Friday, August 22, 2008

It is very difficult to recruit people today to serve in public service. The issues they grapple with on behalf of the public, like managed growth, public safety, education and infrastructure funding have gotten more complicated with greater implications. The time required to serve well has increased.

More and more the idea of a citizen legislature is lost to a system that affords only the independently wealthy or retired to serve because no one else can afford to and be away from the avocation that pays his or her bills. As a result, we end up with an entrenched bureaucracy, with people serving well beyond what was intended when our system of representative democracy was conceived.

Still, we begrudge those willing to sacrifice to serve, who are paid some trivial monthly sum like our City Council members in Elizabeth City, a trip to a conference where at least in theory, they have an opportunity to network and increase their knowledge on issues critical to the community they serve.

Gathering information on the Internet or elsewhere is nowhere near the same experience as being at an interactive opportunity with experts and peers. I wish the critics, who apparently do not consider the logistics of planning a conference for more than 500 attendees, would stop and think about how limited the number of venues there are to accommodate a group that size.

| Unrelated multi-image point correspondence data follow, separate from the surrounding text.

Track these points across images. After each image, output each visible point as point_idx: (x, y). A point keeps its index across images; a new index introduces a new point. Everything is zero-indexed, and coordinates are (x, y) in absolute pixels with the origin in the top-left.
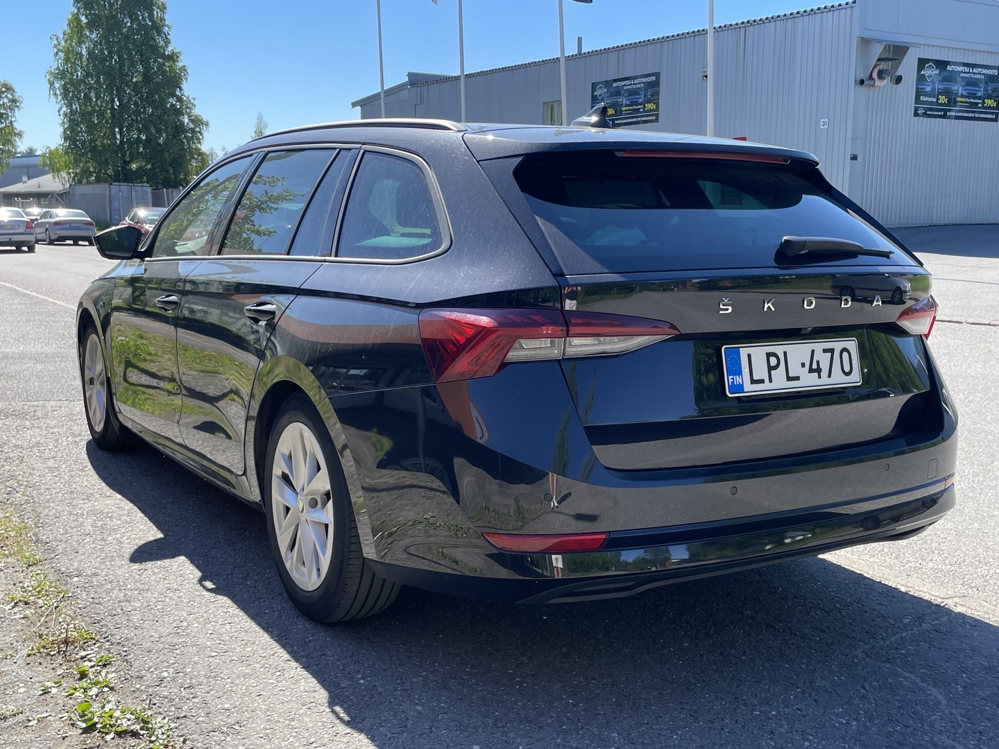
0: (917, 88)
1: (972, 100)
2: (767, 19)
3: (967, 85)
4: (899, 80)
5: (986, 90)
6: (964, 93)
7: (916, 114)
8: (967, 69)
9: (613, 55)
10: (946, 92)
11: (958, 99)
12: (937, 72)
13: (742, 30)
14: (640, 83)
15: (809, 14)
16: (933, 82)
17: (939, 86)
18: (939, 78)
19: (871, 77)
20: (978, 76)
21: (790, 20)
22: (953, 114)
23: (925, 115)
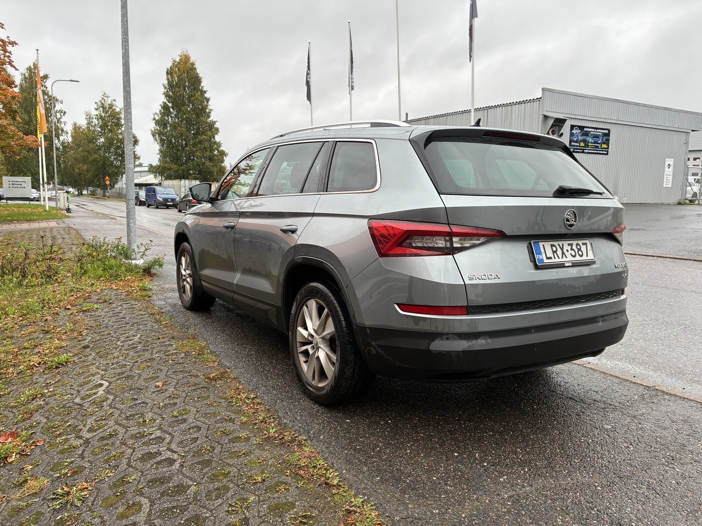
0: (570, 139)
1: (596, 145)
2: (498, 105)
3: (594, 137)
5: (602, 140)
6: (592, 141)
8: (593, 130)
10: (584, 141)
11: (590, 144)
12: (580, 131)
13: (486, 111)
15: (519, 104)
16: (577, 136)
17: (580, 138)
18: (581, 134)
20: (599, 134)
21: (509, 106)
22: (587, 151)
23: (574, 151)
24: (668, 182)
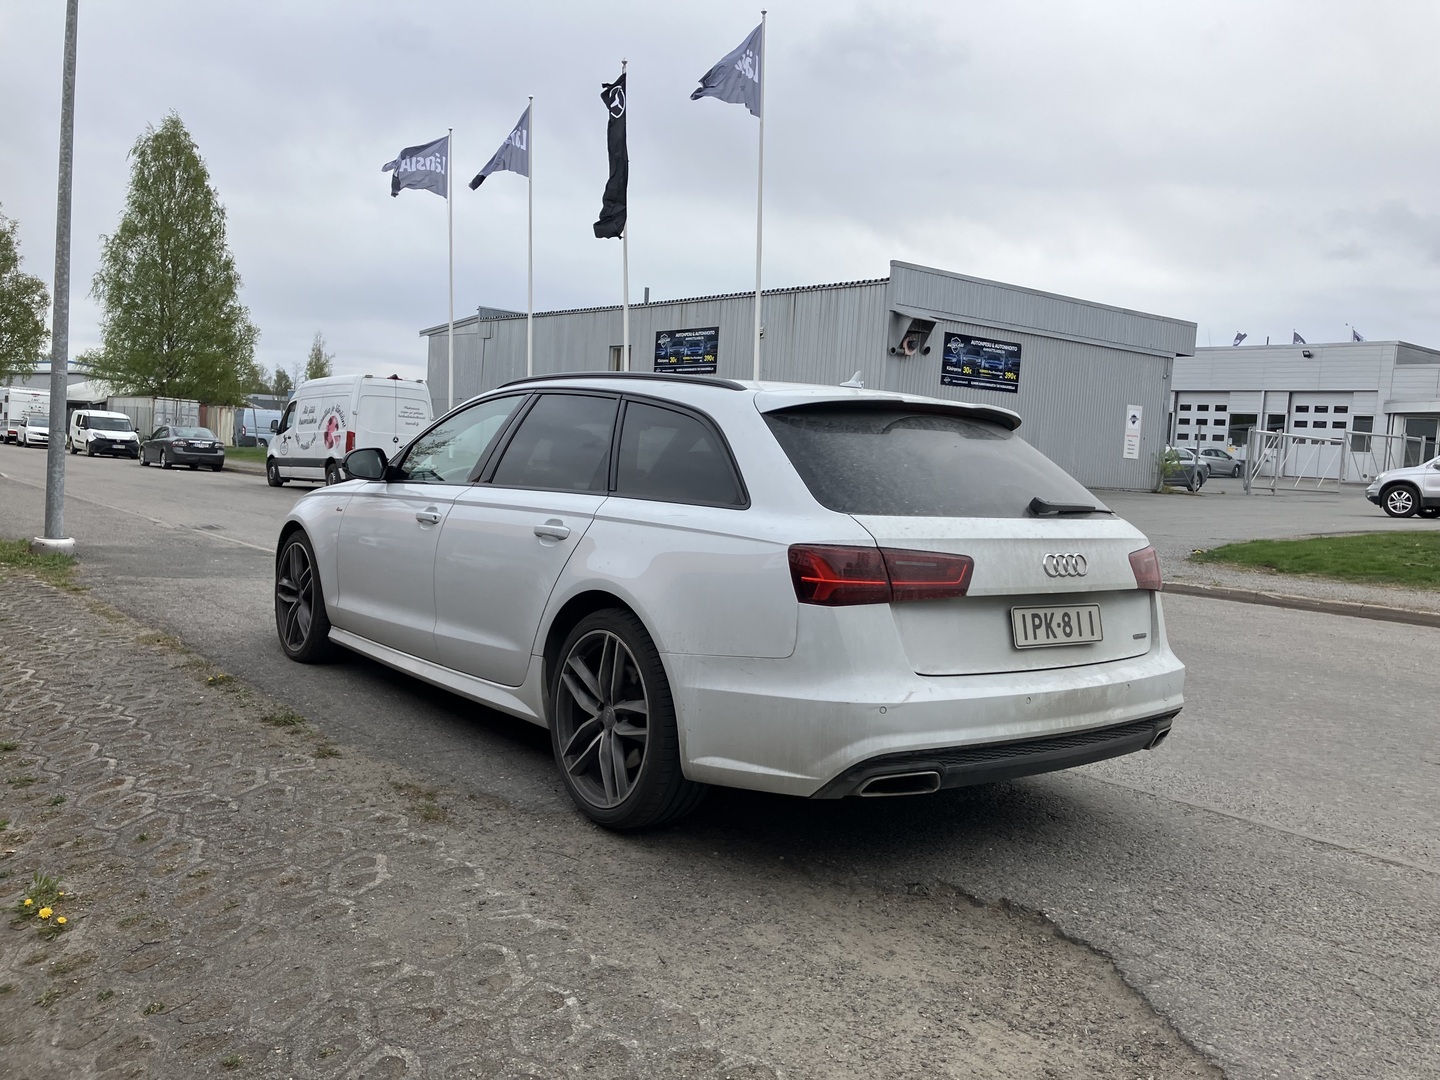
0: (944, 359)
1: (994, 372)
3: (990, 358)
4: (927, 350)
5: (1006, 364)
6: (987, 366)
7: (943, 383)
8: (989, 345)
9: (677, 309)
10: (971, 364)
11: (981, 371)
12: (962, 345)
13: (793, 295)
14: (699, 336)
15: (850, 287)
16: (959, 355)
17: (964, 358)
18: (965, 351)
19: (901, 346)
20: (999, 352)
21: (833, 290)
22: (977, 383)
23: (950, 383)
24: (1132, 449)
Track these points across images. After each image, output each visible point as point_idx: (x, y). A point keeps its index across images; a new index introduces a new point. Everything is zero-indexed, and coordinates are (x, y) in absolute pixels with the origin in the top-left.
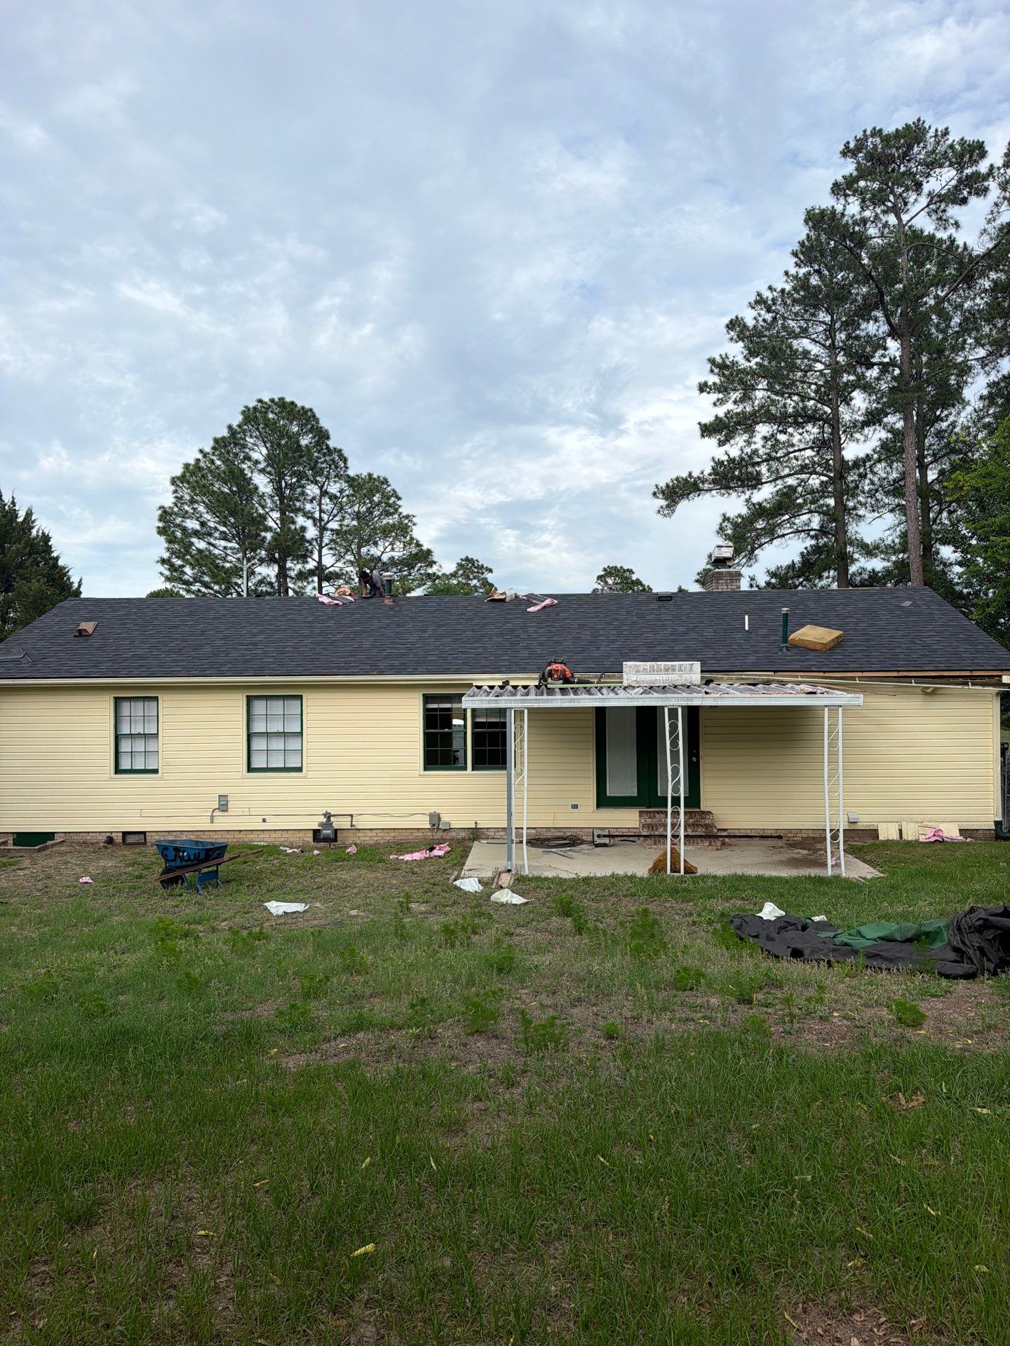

I have seen and experienced the failing of government, especially local government, because those willing to be elected had no interest, ability or motivation to learn. Elizabeth City has suffered through many such governments and management. Conferences can be one of the most economical opportunities to find new and innovative solutions as well as to learn about others' failed answers to problems. The networking provides relationships that can be called on to do the same down the road.

For those who say the expertise should come from staff and that council does not need such knowledge, I only have to point to Chowan County to demonstrate what can happen to a government that rubber-stamps its staff.

While I applaud all efforts of accountability and cost savings, and think any factual criticism of an attendee squandering the conference opportunities is fair, I will gladly make an investment as a taxpayer in a reasonable amount of learning and networking for the few people willing to serve on behalf of the rest of us who let others do this for us.